Since I found this board around a week ago I've been reading a bit of the posts on here, and quite honestly it got me to think.
Each one of us has gone through alot in our lives, but it seems there is always at least one significant realization in a persons life where they go "That is what/who i want to be like". For almost as long as I Can Remember I've Cross Dressed and even experimented on the other side of the fence, but the thought has always been in my head that i wanted to be a woman. I tried my best to deny it and hide it, I even lost contact with family over it, but around last year i had a realization. I Realized that i was quite happy the way I am, that i dint want to change everything about who i was, and just kind of took to heart that Cross Dressing was part of who I am. In the end i told my closets friends about my Bisexual side, and i still keep the CD a secret.
What I'm wondering is how many of you decided to still keep there secret long after coming to the realization they were CD or Transgender?
After I realized I was TS, it took me about 25 years to come to the point I am at now. Mostly because my parents are gone now and they can't be hurt. I just wish they could know me now, as their daughter.
Janet
I eagerly wanted to be a lady when I was 4 or 5 years old. At a mid night, I tried to wear silk stockings which a lady left in the room. They were too large for my little legs of a kid and it surprised me because I strangely expected they should fit to my legs. My mom woke up to help me wear them, but still they were too lose. This my first memory on my transsexualism.
Thereafter I always have tried hard to hide my transsexualism, even denying that in my mind, until I got my ph.d. degree at my later 30's.
Now I do not hide it, although I do not any plan to transition. My natural body and face is already relatively feminine, although I feel that my face becomes masculine with my age.
I think my crossdressing is between a choice and a must. It's like sex. A few men can live without sex for their entire life like a monk, but most people should sometimes do that. In my case, I do not need to live fully as a woman, but just sometimes want to crossdress to be shown as a woman, hopefully a sexy one.
I want to be confirmed that I can look to people as sexy as other striking women. I am jealous of them because I can not wear freely like them. I like to stand next to young women who have a nice figure and seem to show off it. I just want to let people know that I can look as sexy as those women. It is not perfect, but I sometimes attract a lot attention and praise. That is my goal, not any more, and I do not seek having sex as a woman. Just in my fancy.
I am satisfied as a parttime woman.
Barbie~~
Everyone close to me knows of my gender preference. It IS me. There are some family members who may or may not know. I don't go out of my way to make it an issue because frankly it's none of their business. Being honest with all of my friends I beleive is a great part of feeling who I really am and makes life so much more comfortable. Anyone who disagrees strongly with my preference of attire can find friendship elsewhere.
Imo, it is much harder to keep things closet if you are TS/TG than a crossdresser, but there are alot of CD's that are TS but in denial, so they are in a situation that makes it too hard to transition. Then again there are CD's that still want male/female relationships, so they keep it a secret and go both ways. it all depends on the person.

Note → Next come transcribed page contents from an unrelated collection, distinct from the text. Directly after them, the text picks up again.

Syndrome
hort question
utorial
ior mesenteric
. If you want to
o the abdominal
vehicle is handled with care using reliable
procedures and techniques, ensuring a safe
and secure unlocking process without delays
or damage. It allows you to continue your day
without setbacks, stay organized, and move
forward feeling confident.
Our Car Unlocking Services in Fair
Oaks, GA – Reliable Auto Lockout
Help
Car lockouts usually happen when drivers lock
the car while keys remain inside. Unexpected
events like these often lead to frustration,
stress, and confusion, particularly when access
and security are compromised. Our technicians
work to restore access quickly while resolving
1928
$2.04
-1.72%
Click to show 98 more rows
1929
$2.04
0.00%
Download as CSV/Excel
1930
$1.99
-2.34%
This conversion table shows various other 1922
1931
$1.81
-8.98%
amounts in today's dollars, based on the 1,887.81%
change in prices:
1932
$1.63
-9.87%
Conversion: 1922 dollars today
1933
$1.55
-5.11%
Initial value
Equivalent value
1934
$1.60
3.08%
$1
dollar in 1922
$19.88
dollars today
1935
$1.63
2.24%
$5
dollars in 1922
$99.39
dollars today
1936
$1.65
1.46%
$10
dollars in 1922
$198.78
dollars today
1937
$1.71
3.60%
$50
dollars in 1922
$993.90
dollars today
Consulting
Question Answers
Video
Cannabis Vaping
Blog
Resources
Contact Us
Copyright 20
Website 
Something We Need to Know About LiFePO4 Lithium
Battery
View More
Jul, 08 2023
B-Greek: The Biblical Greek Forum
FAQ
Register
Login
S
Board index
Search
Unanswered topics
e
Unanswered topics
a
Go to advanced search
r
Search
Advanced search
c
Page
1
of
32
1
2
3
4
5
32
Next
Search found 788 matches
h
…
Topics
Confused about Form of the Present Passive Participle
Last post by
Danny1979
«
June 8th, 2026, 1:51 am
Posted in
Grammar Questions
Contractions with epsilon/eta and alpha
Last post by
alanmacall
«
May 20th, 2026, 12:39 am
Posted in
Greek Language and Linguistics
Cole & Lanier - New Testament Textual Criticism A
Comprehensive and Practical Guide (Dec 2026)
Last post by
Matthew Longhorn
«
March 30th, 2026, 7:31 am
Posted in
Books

I told my spouse that I'm a CD and told my son a year later. Both are accepting of my dressing. I haven't told my brother and sister because I don't feel the need to. Told two people outside my circle. More and more I'm loving who I am and really alive.
Gennee
I realised I was transgendered in some way in my late teens. But I never really had the words for it. I told some people at that time but never understood it properly myself. I 'came out' this year, I'm 32. But then since my teens I have openly been a bit gender queer. I never really considered it a secret.

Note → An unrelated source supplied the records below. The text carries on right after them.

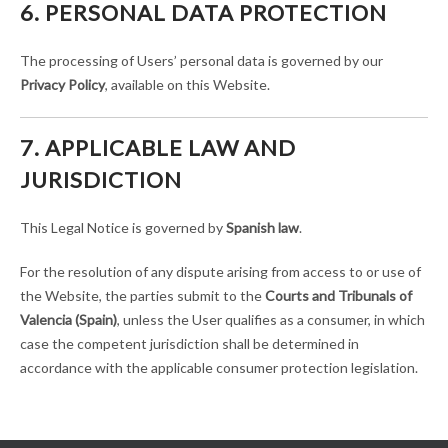
6. PERSONAL DATA PROTECTION
The processing of Users’ personal data is governed by our
Privacy Policy
, available on this Website.
7. APPLICABLE LAW AND
JURISDICTION
This Legal Notice is governed by
Spanish law
.
For the resolution of any dispute arising from access to or use of
the Website, the parties submit to the
Courts and Tribunals of
Valencia (Spain)
, unless the User qualifies as a consumer, in which
case the competent jurisdiction shall be determined in
accordance with the applicable consumer protection legislation.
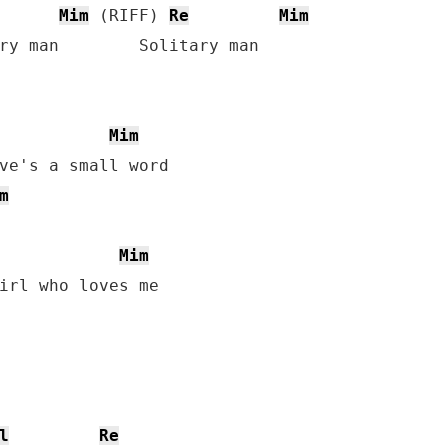
Mim
 (RIFF) 
Re
Mim
ry man        Solitary man

Mim
ve's a small word

m
Mim
l
Re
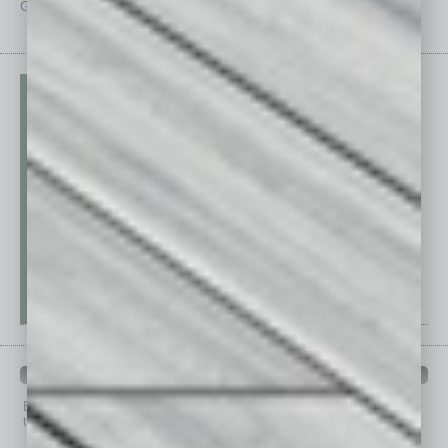
Guest Editor
Technology
PAST ISSUES
Browse past issues of
In Business Magazine
to get
top stories on the local and statewide economy.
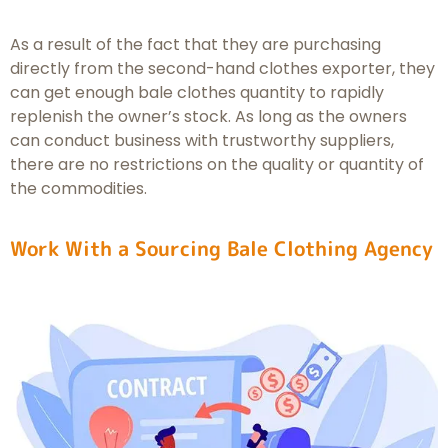
As a result of the fact that they are purchasing
directly from the second-hand clothes exporter, they
can get enough bale clothes quantity to rapidly
replenish the owner’s stock. As long as the owners
can conduct business with trustworthy suppliers,
there are no restrictions on the quality or quantity of
the commodities.
Work With a Sourcing Bale Clothing Agency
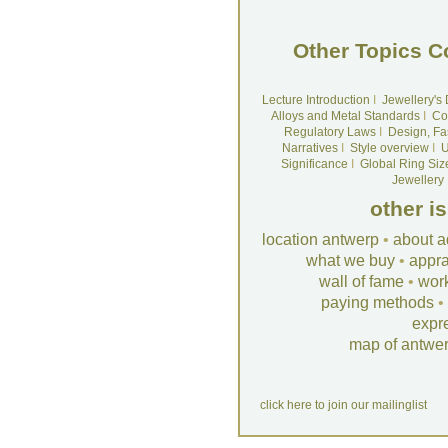
Other Topics C
Lecture Introduction
I
Jewellery's
Alloys and Metal Standards
I
Co
Regulatory Laws
I
Design, Fa
Narratives
I
Style overview
I
U
Significance
I
Global Ring Siz
Jewellery
other i
location antwerp
•
about a
what we buy
•
appra
wall of fame
•
wor
paying methods
•
expr
map of antwe
click here to join our mailinglist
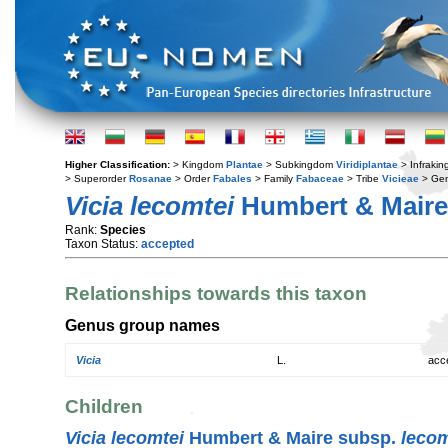
Higher Classification:
> Kingdom
Plantae
> Subkingdom
Viridiplantae
> Infraki
> Superorder
Rosanae
> Order
Fabales
> Family
Fabaceae
> Tribe
Vicieae
> Ge
Vicia lecomtei
Humbert & Maire
Rank:
Species
Taxon Status:
accepted
Relationships towards this taxon
Genus group names
Vicia
L.
acc
Children
Vicia lecomtei
Humbert & Maire subsp.
lecom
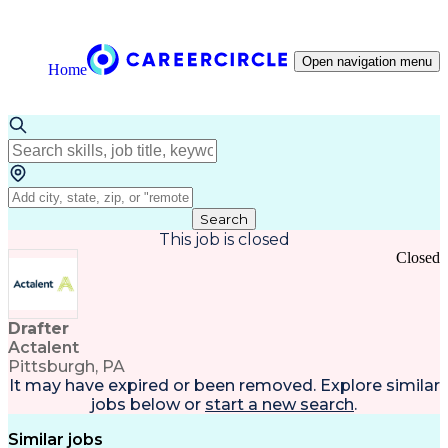
Open navigation menu
Home
Search
This job is closed
Closed
Drafter
Actalent
Pittsburgh, PA
It may have expired or been removed. Explore
similar
jobs
below or
start a new search
.
Similar jobs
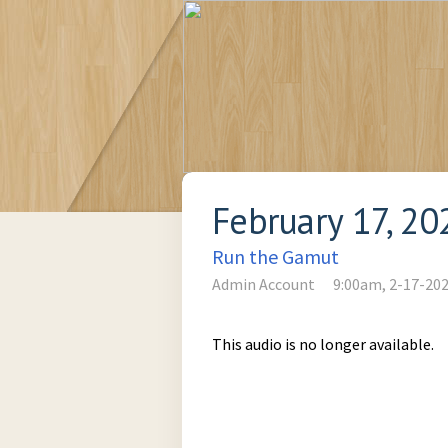
February 17, 20
Run the Gamut
Admin Account
9:00am, 2-17-20
This audio is no longer available.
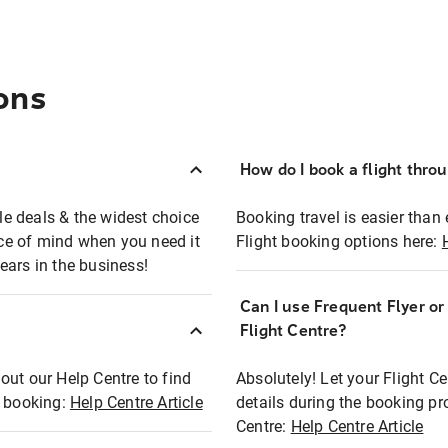
ons
How do I book a flight thro
ble deals & the widest choice
Booking travel is easier than 
eace of mind when you need it
Flight booking options here:
ears in the business!
Can I use Frequent Flyer o
?
Flight Centre?
out our Help Centre to find
Absolutely! Let your Flight C
t booking:
Help Centre Article
details during the booking pr
Centre:
Help Centre Article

I think if you are happy, and don't need others to know, then it is your secret to keep. In fact you can end up making things worse for yourself. But for me, I needed to be able to live authenticly - to put my true self forward as I saw myself. Hiding was painful.
Ever since I was a kid, I've wished I'd been born a girl. On the rare occasions when my parents left me at home alone, I cross-dressed. Yeah, big surprise. When I was in college, in the late 60s, I read what I could about transvestism and sex changes.
Finally I concluded I wasn't a "real" transexual -- whatever that is. :) I didn't think I was a woman trapped in a man's body. I wasn't disgusted with my male equipment. I would have preferred to have been born a woman, but I knew that I wasn't one. I suspected that if I tried to turn myself into one, I'd just end up as a freak.
And my parents would have been devastated.
So I decided to play the hand I was dealt. In public, anyway. At home, in private, what I do is my own business, right? And on anonymous web sites ... well, like Steiner said in his New Yorker cartoon, "On the internet, nobody knows you're a dog."
Thank you for giving us the internet, Al Gore! ;D
That's how I feel, except I can't wait to move somewhere trans/cd friendly so I can go to bars, meet others like me, and have an active social life. Sometimes I think we, like Schroedinger's Cat, need to be perceived in order to exist (or to feel that way at least :))
I get tired of being diva to closed blinds and a house empty save for the voice of someone on T.V.